Exactly the lines below from the one with "25: (255, 153, 4.58)" up to and including the one with "36: (87, 182, 21.80)" make up the answer, with nothing else added.

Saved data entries
------------------------------
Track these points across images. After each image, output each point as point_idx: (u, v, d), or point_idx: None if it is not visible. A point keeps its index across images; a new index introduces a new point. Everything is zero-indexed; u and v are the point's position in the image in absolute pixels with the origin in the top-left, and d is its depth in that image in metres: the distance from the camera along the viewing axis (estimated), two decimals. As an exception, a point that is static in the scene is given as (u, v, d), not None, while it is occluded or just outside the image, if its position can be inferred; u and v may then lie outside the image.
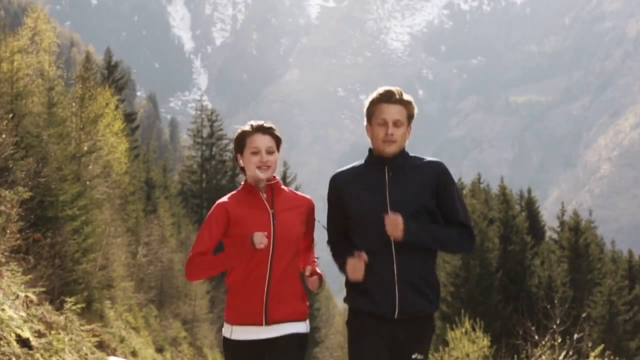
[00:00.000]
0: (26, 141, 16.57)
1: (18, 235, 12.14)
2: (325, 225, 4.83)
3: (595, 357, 11.58)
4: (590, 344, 12.43)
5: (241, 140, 4.65)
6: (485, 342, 18.82)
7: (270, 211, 4.56)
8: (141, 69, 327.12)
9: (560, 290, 30.70)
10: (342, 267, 4.59)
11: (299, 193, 4.75)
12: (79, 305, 12.60)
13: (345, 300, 4.71)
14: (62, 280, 15.64)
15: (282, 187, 4.69)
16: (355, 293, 4.62)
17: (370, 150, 4.70)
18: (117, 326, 20.73)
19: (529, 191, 41.60)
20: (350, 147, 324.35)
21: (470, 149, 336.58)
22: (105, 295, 20.99)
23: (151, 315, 29.24)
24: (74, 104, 22.98)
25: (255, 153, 4.58)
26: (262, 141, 4.59)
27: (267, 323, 4.52)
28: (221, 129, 51.27)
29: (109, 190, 24.17)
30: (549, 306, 14.53)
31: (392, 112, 4.58)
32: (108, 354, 14.85)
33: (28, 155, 15.86)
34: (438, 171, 4.67)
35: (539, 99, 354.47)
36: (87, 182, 21.80)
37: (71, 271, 16.53)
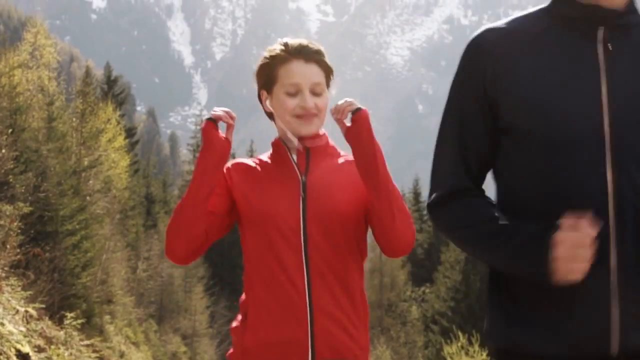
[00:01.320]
0: (25, 156, 16.60)
1: (18, 250, 12.15)
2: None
3: None
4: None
5: (269, 71, 2.67)
6: (483, 356, 18.85)
7: (301, 178, 2.62)
8: (141, 83, 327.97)
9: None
10: (502, 253, 2.03)
11: None
12: (78, 320, 12.60)
13: (490, 333, 2.14)
14: (61, 294, 15.64)
15: (330, 145, 2.79)
16: (519, 318, 2.06)
17: None
18: (117, 341, 20.71)
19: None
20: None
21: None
22: (105, 310, 20.98)
23: (151, 330, 29.23)
24: (74, 119, 23.09)
25: (292, 94, 2.64)
26: (306, 73, 2.64)
27: None
28: (221, 144, 51.36)
29: (108, 205, 24.23)
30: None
31: None
32: (107, 369, 14.82)
33: (27, 169, 15.90)
34: None
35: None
36: (87, 197, 21.84)
37: (71, 286, 16.54)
------------------------------
WRITTEN ANSWER:
25: (255, 153, 4.58)
26: (262, 141, 4.59)
27: (267, 323, 4.52)
28: (221, 129, 51.27)
29: (109, 190, 24.17)
30: (549, 306, 14.53)
31: (392, 112, 4.58)
32: (108, 354, 14.85)
33: (28, 155, 15.86)
34: (438, 171, 4.67)
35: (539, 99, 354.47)
36: (87, 182, 21.80)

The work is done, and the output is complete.